** ИСХОДНЫЙ ТЕКСТ **
★ ★ ★

До 14 декабря в кинотеатре «Звезда» проходит фестиваль «Панорама». Кинокритик Михаил Захаров посмотрел три фильма из программы — «Пусть лето больше не настанет никогда» Александра Коберидзе, «Наживку» Марка Дженкина и «Ромком» Элизабет Сэнки, — рассказывает об их критических оптиках (постколониальной, антиджентрификационной, феминистской) и о том, где они выстреливают по-настоящему, а где работают вхолостую.
«Пусть лето больше не настанет никогда» Александра Коберидзе
Ни у одного персонажа этого предельно абстрактного фильма нет имени. Молодой человек из грузинской провинции приезжает в Тбилиси на постоянно откладывающиеся вступительные испытания в танцевальную труппу, по стечению обстоятельств попадает в мир нелегального бокса и гомосексуальной секс-работы и влюбляется в одного из своих клиентов, военного офицера. Каждое действие главного героя дублируется голосом рассказчицы, которая также пересказывает основную суть немногочисленных разговоров. Диалоговые субтитры отсутствуют, и зрителю, не говорящему по-грузински, ничего не остается, кроме как довериться рассказчице. А поскольку в фильме не показано ничего из того, о чем она говорит — молодой человек ни разу не танцует и не проявляет чувств на экране, — то из мелодрамы фильм превращается в размышление о надежности рассказчика, манипулятивном потенциале кино и невозможности адекватной репрезентации военного конфликта1.

Неизбежные сравнения с «А потом мы танцевали» Левана Акина, другой грузинской фестивальной новинкой о гомосексуальном танцоре, отметаются с первых же минут: это совершенно неспектакулярный фильм с монструозной (3,5 часа) продолжительностью, в котором нет танцев под Робин; он почти целиком снят на низкокачественную камеру телефона Sony Ericsson, которая размывает очертания предметов и создает одновременный эффект документального репортажа и гиперреалистического мультфильма. Фонари, уносящиеся вдаль в начале фильма, напоминают световые вспышки во время космического трипа в кубриковской «Одиссее». Тела смазываются в танце и бое, подтормаживают и проскальзывают, но сам кадр остается неподвижным благодаря специально сконструированному штативу. Процесс абстрагирования сюжета и изображения увенчивается бесстрастным, словно позаимствованным из фильмов Фароки голосом рассказчицы и годаровскими интертитрами (один из них даже содержит математическое уравнение, подсчитывающее, сколько денег молодой человек заработает, оказывая секс-услуги).

На цифровую камеру Alexa сняты лишь три эпизода, служащие перебивками между сюжетными главами: в каждом из них демонстрируется проекционная комната со слепящим лучом прожектора. Голос молодого рассказчика вновь и вновь возвращается к травме, трижды повторяя историю о лете 2008 года и с каждым рефреном сообщая все больше подробностей: началась российскоско-грузинская война, в выключенном холодильнике растаяло масло, к утру по дому распространился отвратительный запах — аллюзия надвигающейся войны. Вынося повествование о войне в проекционную, то есть на метауровень, Коберидзе демонстрирует интерес к работе кинематографического аппарата, характерный для Берлинской школы2. Если, согласно Хито Штейерль, poor image, то есть «плохая (или бедная) картинка», является аналогом люмпен-пролетариата от мира изображений, то в фильме Коберидзе она дает голос угнетенному народу: сайт-специфичный фильм полностью открывается только носителям грузинского, а Коберидзе осуществляет культурную деколонизацию, снимая на простейшее, намеренно примитивное оборудование и отказываясь переводить грузинскую речь.

★ ★ ★

Собранные записи данных

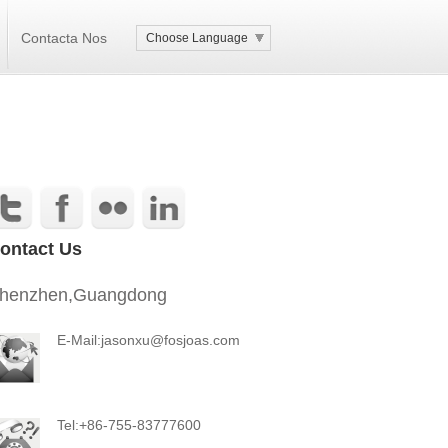
Contacta Nos
Choose Language
ontact Us
henzhen,Guangdong
E-Mail:jasonxu@fosjoas.com
Tel:+86-755-83777600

★ ★ ★

** ЗАДАНИЕ **
Выпишите дословно фрагмент текста о фестивале «Панорама», начиная со слов «До 14 декабря» и заканчивая словами «где работают вхолостую.». Приведенные данные здесь не понадобятся.

** РЕЗУЛЬТАТ ВЫПОЛНЕНИЯ **
До 14 декабря в кинотеатре «Звезда» проходит фестиваль «Панорама». Кинокритик Михаил Захаров посмотрел три фильма из программы — «Пусть лето больше не настанет никогда» Александра Коберидзе, «Наживку» Марка Дженкина и «Ромком» Элизабет Сэнки, — рассказывает об их критических оптиках (постколониальной, антиджентрификационной, феминистской) и о том, где они выстреливают по-настоящему, а где работают вхолостую.